# VapeCon 2022 - Local Vendor Juice Shootout the winner's circle



## VapeCon (1/12/22)

VapeCon 2022 once again hosted a local vendor juice shootout for unreleased juices, however we did it slightly differently this year, normally the public would vote however we found this to be unfair as vendors often figured out which juice was theirs and bribed people to go vote for theirs by offering free juice (Yes this actually happened in 2019, the vendor was however disqualified)

So, this year we had a panel of judges from the industry, including other juice makers, and members of the Ecigssa admin and mod team.

We had 11 juices in total and the judges worked off a number, the only two people who knew which number was allocated to which juice was @Stroodlepuff and Shana to make it as fair as possible, the judges had no idea which juice belonged to who all they knew was a flavor profile.
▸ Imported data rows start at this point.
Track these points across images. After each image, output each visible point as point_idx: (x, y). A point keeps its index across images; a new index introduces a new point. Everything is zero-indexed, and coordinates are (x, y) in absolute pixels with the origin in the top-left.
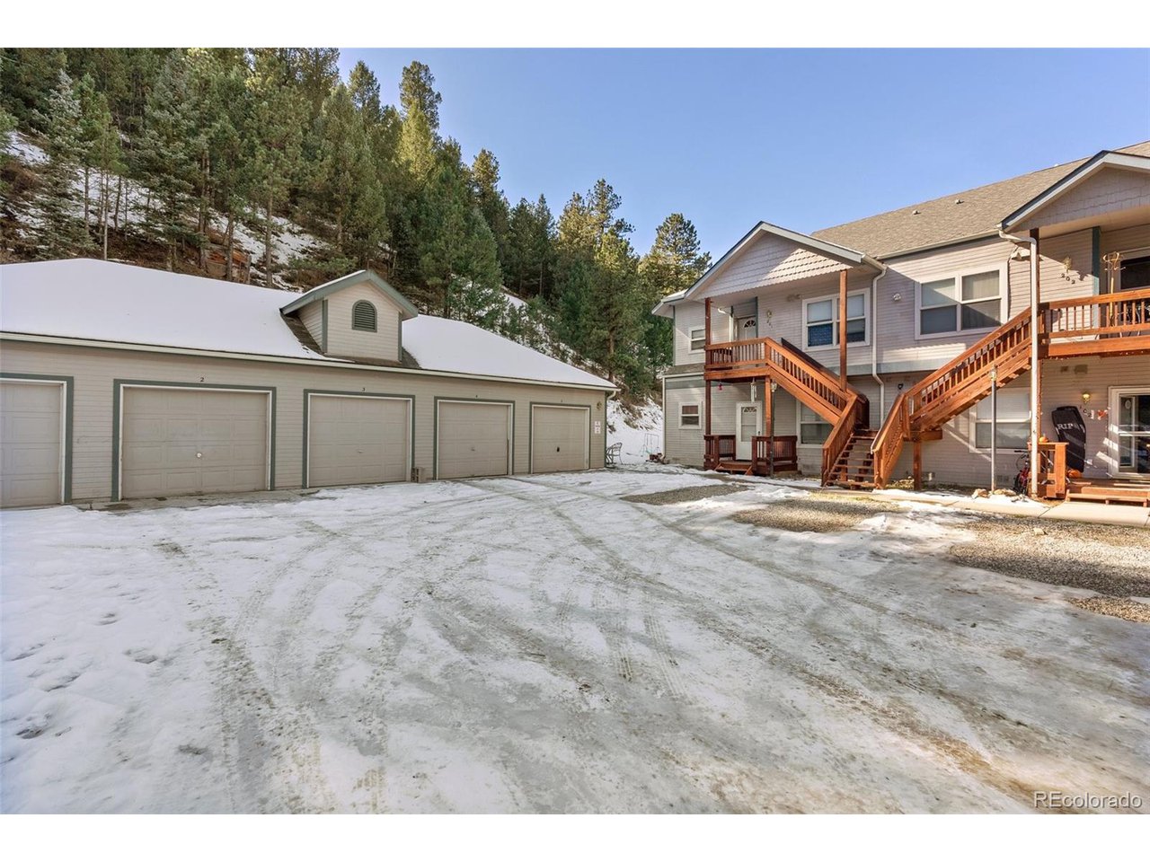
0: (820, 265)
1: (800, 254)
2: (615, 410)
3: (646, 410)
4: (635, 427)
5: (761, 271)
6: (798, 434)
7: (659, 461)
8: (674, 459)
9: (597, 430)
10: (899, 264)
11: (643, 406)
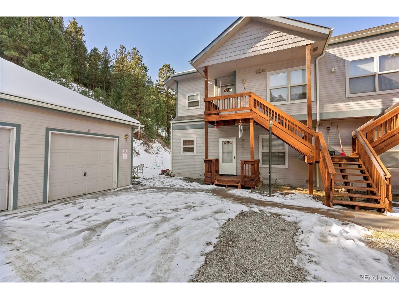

Juices were judged on the following criteria and given a score out of 10 for each category with an overall rounded up score at the end:

1 - Finger Test
2 - Smell
3 - Flavour profile accuracy
4 - Flavour Intensity
5 - Smoothness
6 - After Taste
7 - Flavour Balance
8 - Does the juice have a chemical or artificial taste?
9 - Flavour Description provided
10 - Total Score.

The main feedback received from the judges was that the top 3 were very hard to choose as they were all incredible, so with that I would like to announce the winners.

*In Third place we have....Gbom Vapes

Gbom entered an incredible Blackcurrant and lemon mixture which was super refreshing


Well done, Grant, we are looking forward to seeing this juice reach vape store shelves everywhere


In second place we have Prime Vape

Prime Vape entered an amazing, lush peach ice which is a combination of wild melons, watermelon peach and ice.




Well done, Max, we cannot wait to see this juice on shelves everywhere

And Drumroll please.... the winner of the VapeCon 2022 Local vendor juice shootout is once again the boys from Vape Republic.




Vape Republic entered an amazing Lychee & Raspberry with a succulent balanced Cherry





A big congratulations to Akeel and his team! We cannot wait to see this juice everywhere!*

Reactions: Winner 5


----------



## Silver (1/12/22)

Congrats to all

Thanks for sharing the top 3 places and explaining how it was done!

Well done Akeel and the @Vape Republic team! 
That juice sounds amazing, now I want to try it!

Reactions: Like 1


----------